2.4 Problem statement and the proposed mechanism
Techniques for arm and body posture recognition which could recognize an adequate number of postures with a higher accuracy are scarce. Furthermore, the aforementioned systems evaluate a number of parameters for evaluating the possibility of an interaction. Even so the possibility of integrating posture and gaze factors in monitoring user behavior is not adequately considered within these works. Therefore, this article presents a model to interpret user situation before interaction by analyzing postural behavior and this behavior is recognized by means of arm and body-based geometry derived through postures encountered during each scenario.
The proposed system adopts a novel geometry-based approach for recognizing a set of human arm and body postures. The standard body postures considered here are sitting, standing, and bending, which are most frequently adopted by humans in domestic environments. In addition to that frequent relaxing postures are considered as well. The same approach was applied to recognize often encountered arm postures as well. The system can also be utilized in self-employee environments where the same posture prevails for extended periods. In addition to that, postural behavior of the user is monitored by the system to identify user’s interest toward interaction by evaluating his/her body language. This approach enables the robot make intuitive decisions during an encounter rather than adopting a behavior only based on a predefined set of actions.
This mechanism uses body joints and spatial arrangement of limbs to establish patterns in their arrangement. Spatial arrangement or the geometry of selected limbs with respect to each other is analyzed mathematically to differentiate various postures considered. This system is implemented on various activities which involve a number of postures to assess its functionality. A vision-based technique is used for posture identification in the system. Image processing techniques were equipped with extraction of feature points in 3D space using color and depth information. Spatial orientation of postures is mapped to the corresponding posture using a multi-layered feed forward neural network. Arm and body postures observed throughout a period were used to assess the emotional state of a certain encounter. This evaluation determines the appropriate behaviors for the assistive robot. We considered the nature of conversation and approach distance as the “approach behaviors” of the robot.

▶ PROBLEM A
Repeat the problem statement on posture recognition word for word, from "The proposed system" up to and including "set of actions.".
▶ PROBLEM B
Write the next part of the problem statement on posture recognition, picking up after its final sentence.

▶ DATA FOR REVIEW
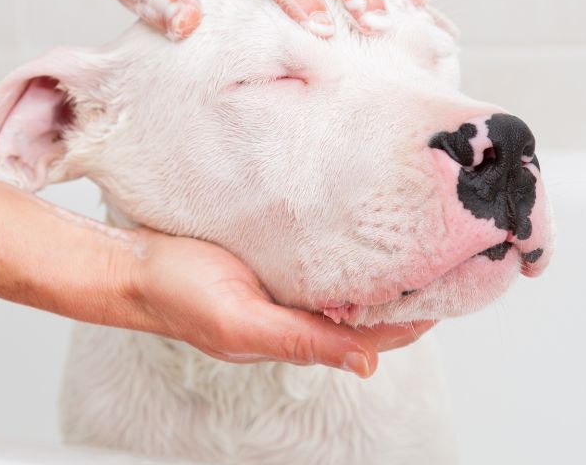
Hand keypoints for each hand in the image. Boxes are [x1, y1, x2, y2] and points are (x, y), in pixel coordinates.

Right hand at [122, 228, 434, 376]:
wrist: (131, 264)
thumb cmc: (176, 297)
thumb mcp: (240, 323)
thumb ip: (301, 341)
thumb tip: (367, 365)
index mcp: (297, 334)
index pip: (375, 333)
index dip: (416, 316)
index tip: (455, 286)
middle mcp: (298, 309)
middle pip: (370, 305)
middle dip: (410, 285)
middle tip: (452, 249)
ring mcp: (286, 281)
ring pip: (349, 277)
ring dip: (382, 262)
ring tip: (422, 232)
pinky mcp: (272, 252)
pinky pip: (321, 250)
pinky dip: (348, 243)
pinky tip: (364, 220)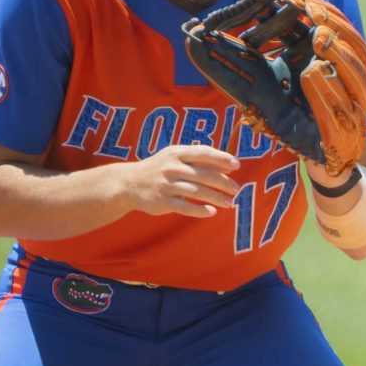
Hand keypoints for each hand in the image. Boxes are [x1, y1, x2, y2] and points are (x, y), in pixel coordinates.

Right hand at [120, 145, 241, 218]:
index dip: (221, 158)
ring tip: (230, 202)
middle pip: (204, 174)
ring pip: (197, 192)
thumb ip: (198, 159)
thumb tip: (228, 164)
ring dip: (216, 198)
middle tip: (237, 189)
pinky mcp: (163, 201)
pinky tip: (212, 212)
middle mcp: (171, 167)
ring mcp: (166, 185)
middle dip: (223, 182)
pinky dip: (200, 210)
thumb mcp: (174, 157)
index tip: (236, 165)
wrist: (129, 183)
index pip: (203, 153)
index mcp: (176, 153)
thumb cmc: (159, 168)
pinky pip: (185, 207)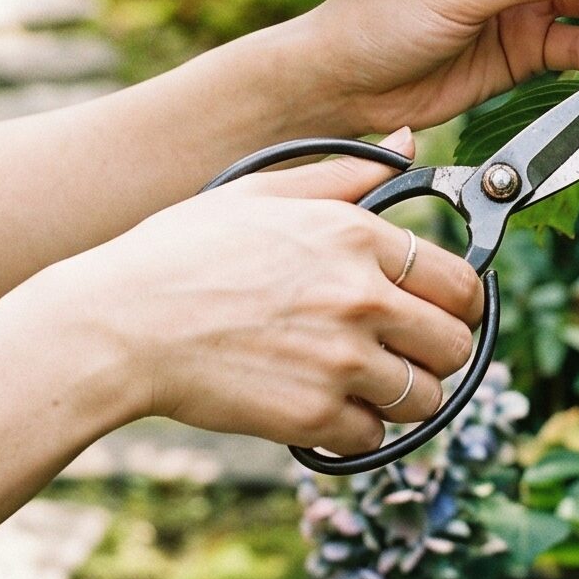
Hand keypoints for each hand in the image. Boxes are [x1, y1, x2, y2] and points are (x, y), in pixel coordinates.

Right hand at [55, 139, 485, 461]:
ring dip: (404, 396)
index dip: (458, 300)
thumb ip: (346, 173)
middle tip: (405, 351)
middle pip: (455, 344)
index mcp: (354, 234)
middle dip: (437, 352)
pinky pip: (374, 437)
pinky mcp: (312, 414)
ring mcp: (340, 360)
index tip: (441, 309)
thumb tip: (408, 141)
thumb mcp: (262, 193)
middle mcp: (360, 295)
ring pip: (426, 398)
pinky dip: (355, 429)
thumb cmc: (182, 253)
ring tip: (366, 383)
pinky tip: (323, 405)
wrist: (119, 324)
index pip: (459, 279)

▶ ANSWER A
The proposed system adopts a novel geometry-based approach for recognizing a set of human arm and body postures. The standard body postures considered here are sitting, standing, and bending, which are most frequently adopted by humans in domestic environments. In addition to that frequent relaxing postures are considered as well. The same approach was applied to recognize often encountered arm postures as well. The system can also be utilized in self-employee environments where the same posture prevails for extended periods. In addition to that, postural behavior of the user is monitored by the system to identify user’s interest toward interaction by evaluating his/her body language. This approach enables the robot make intuitive decisions during an encounter rather than adopting a behavior only based on a predefined set of actions.

▶ ANSWER B
This article has two contributions.
A novel method to recognize a number of arm and body postures.
Evaluation of the effect of considering arm and body postures to generate human-aware responses by a robot prior to an interaction. In this context, the robot’s responses are related to its approach behavior which includes mutual distancing and the type of conversation to initiate with its user.
3 System overview
The functional overview of the overall system is shown in Figure 1. This system evaluates factors that can be used to describe the nonverbal interaction demanding of a user, such as postural behavior. This “postural behavior” includes the changes in body posture and arm posture of a person over time. It is intended to enhance the capability of understanding user situation for deciding whether or not an interaction is appropriate at that particular moment.

Overview of the system.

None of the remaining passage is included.